Bitmap: 0 0 1 1 0 1 0 0 1 1 ...
        (Blocks 2, 3, 5, 8, 9 are free)

Pros: Simple, efficient for finding contiguous blocks
Cons: Bitmap size grows with disk size

2. Linked List

Link all free blocks together.

Free List Head → Block 2 → Block 3 → Block 5 → Block 8 → NULL

Pros: No wasted space
Cons: Slow for finding contiguous blocks

3. Grouping

First free block contains addresses of n free blocks.

Block 2: [3, 5, 8, 9, 15, 20, ...]
         └── Last one points to next group

4. Counting

Keep (starting block, count) pairs for contiguous free regions.

(2, 3)  → Blocks 2, 3, 4 are free
(8, 5)  → Blocks 8, 9, 10, 11, 12 are free

File System Implementation

Boot Block

First block(s) of partition
Contains code to bootstrap OS
Also called boot sector or MBR

Superblock

Contains critical file system metadata:
- Total blocks
- Free blocks
- Block size
- Inode count
- Mount status

Inode Area

Array of inodes
Each inode represents one file

Data Blocks

Actual file content
Directory content

Directory Implementation

Linear List

List of (file name, pointer) entries
Simple to implement
Slow search O(n)

Hash Table

Hash function on file name
O(1) average lookup
Must handle collisions
Fixed size issues

B-Tree

Balanced tree structure
O(log n) operations
Used by modern file systems (NTFS, HFS+)

File System Types

File System	OS	Max File Size	Features
FAT32	Windows	4 GB	Simple, compatible
NTFS	Windows	16 EB	Journaling, permissions, encryption
ext4	Linux	16 TB	Journaling, extents
HFS+	macOS	8 EB	Journaling
APFS	macOS	8 EB	Copy-on-write, encryption
XFS	Linux	8 EB	High performance, large files
ZFS	Solaris/BSD	16 EB	Copy-on-write, snapshots, RAID

Journaling File Systems

A journal (log) records changes before they're applied to main file system.

Types of Journaling

Type	What's Logged	Performance	Recovery
Write-ahead	Metadata + Data	Slow	Complete
Metadata only	Metadata only	Fast	Metadata only
Ordered	Metadata (after data)	Medium	Good

Journal Recovery

On crash, check journal
Replay uncommitted transactions
Rollback incomplete transactions
File system consistent

Important Interview Questions

Q1: What is an inode?

A: An inode (index node) is a data structure that stores metadata about a file (owner, permissions, timestamps, block pointers) but not the file name or data. Each file has exactly one inode.

Q2: Difference between hard link and soft link?

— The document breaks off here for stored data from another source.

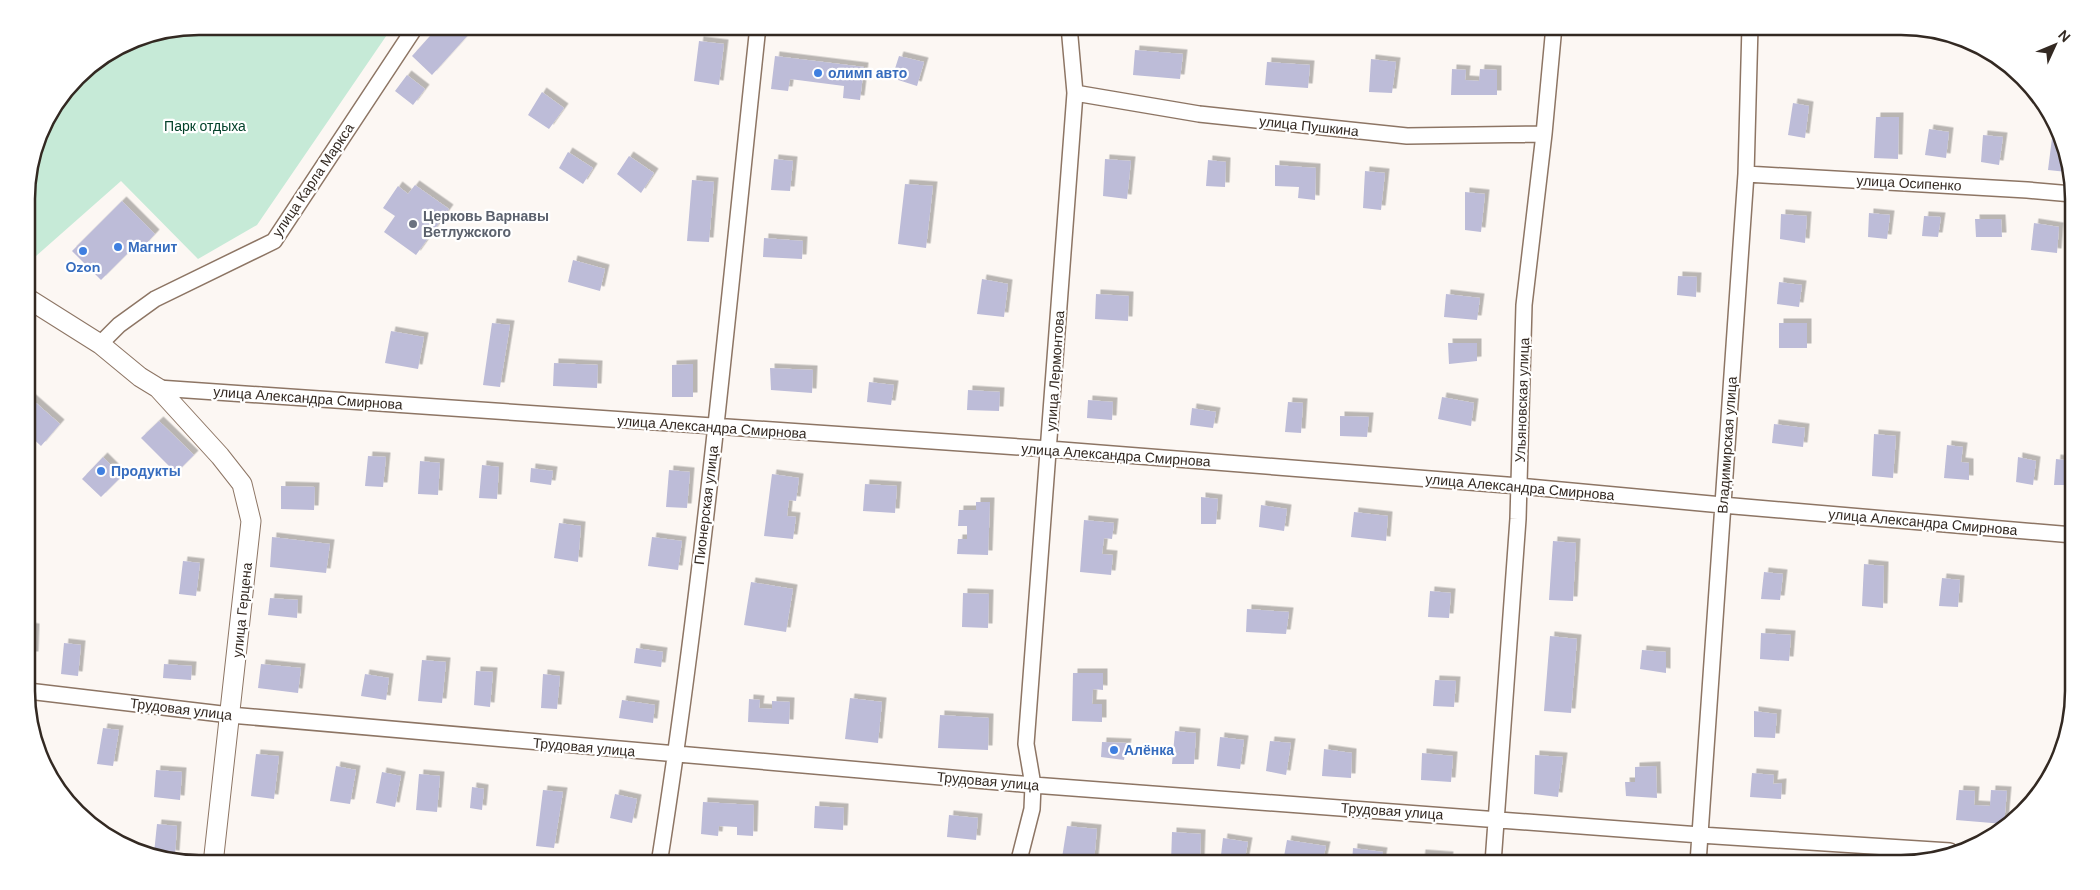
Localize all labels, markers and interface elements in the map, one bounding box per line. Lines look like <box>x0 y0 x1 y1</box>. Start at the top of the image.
north arrow <box>2030 20 2080 70</box>
text: N <box>2054 26 2074 46</box>
place label: олимп авто <box>828 64 907 82</box>
marker: олимп авто <box>812 67 824 79</box>
street label: улица Пушкина <box>1258 112 1360 140</box>
park label: Парк отдыха <box>164 117 246 135</box>
street label: улица Карла Маркса <box>268 119 358 240</box>
street label: улица Осипенко <box>1856 171 1962 195</box>
place label: Церковь Варнавы Ветлужского <box>423 207 549 241</box>
marker: Церковь Варнавы Ветлужского <box>407 218 419 230</box>
place label: Магнит <box>128 238 178 256</box>
marker: Магнит <box>112 241 124 253</box>
marker: Ozon <box>77 245 89 257</box>
place label: Ozon <box>65 258 101 276</box>
street label: улица Лермонтова <box>1042 310 1068 432</box>
street label: Ульяновская улица <box>1511 337 1533 463</box>
street label: Владимирская улица <box>1713 376 1741 514</box>
street label: улица Александра Смирнова <box>213 382 403 414</box>
street label: улица Александра Смирнова <box>617 411 807 443</box>
street label: улица Александра Смирнова <box>1021 439 1211 471</box>
street label: Пионерская улица <box>690 444 722 566</box>
place label: Продукты <box>111 462 181 480</box>
marker: Продукты <box>95 465 107 477</box>
street label: улица Александра Смирнова <box>1425 470 1615 504</box>
street label: улица Александра Смирнова <box>1828 505 2018 539</box>
street label: улица Герцена <box>228 561 256 658</box>
street label: Трудовая улица <box>129 694 233 724</box>
street label: Трудовая улица <box>532 734 636 760</box>
place label: Алёнка <box>1124 741 1174 759</box>
marker: Алёнка <box>1108 744 1120 756</box>
street label: Трудовая улица <box>936 768 1040 794</box>
street label: Трудовая улица <box>1340 798 1444 824</box>

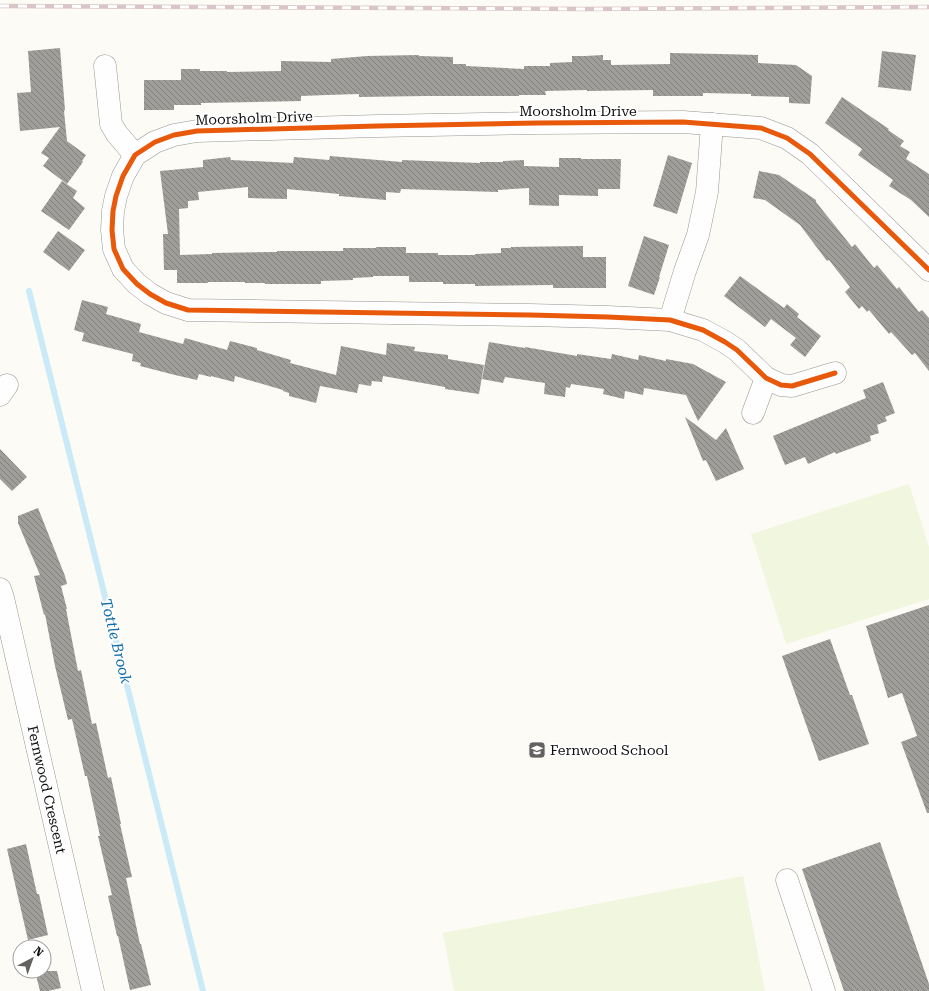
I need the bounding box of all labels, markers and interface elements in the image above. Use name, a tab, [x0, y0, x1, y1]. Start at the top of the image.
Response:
street label: Moorsholm Drive	[519, 103, 637, 119]
street label: Moorsholm Drive	[195, 108, 313, 128]
water label: Tottle Brook	[97, 597, 135, 686]
street label: Fernwood Crescent	[24, 724, 69, 855]
school or university icon: Fernwood School	[527, 740, 547, 760]
place label: Fernwood School	[550, 742, 669, 758]
north arrow	[12, 939, 52, 979]
text: N	[31, 944, 46, 960]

Hard link: Another directory entry pointing to same inode. File persists until all links removed.
Soft link (symbolic): Points to file name (path). Becomes dangling if target deleted.

Q3: What is fragmentation in file systems?

Internal: Wasted space within allocated blocks
External: Free space scattered in non-contiguous blocks

Q4: Why use journaling file systems?

A: To ensure file system consistency after crashes. Journal records changes before applying them, allowing recovery by replaying or rolling back incomplete operations.

Q5: Explain contiguous vs indexed allocation.

A: Contiguous stores all blocks together (fast access, fragmentation issues). Indexed stores block pointers in index block (flexible, overhead for small files).

Quick Reference

File Operations:
    Create → Open → Read/Write/Seek → Close → Delete

Directory Types:
    Single-level → Two-level → Tree → Acyclic Graph → General Graph

Allocation Methods:
    Contiguous: [start, length]
    Linked:     block → block → block → null
    Indexed:    index_block → [pointers to data blocks]

Free Space:
    Bitmap:     Simple, efficient search
    Linked:     No space waste, slow search
    Grouping:   Batch of free block addresses
    Counting:   (start, count) pairs

Unix Inode:
    12 direct + 1 single + 1 double + 1 triple indirect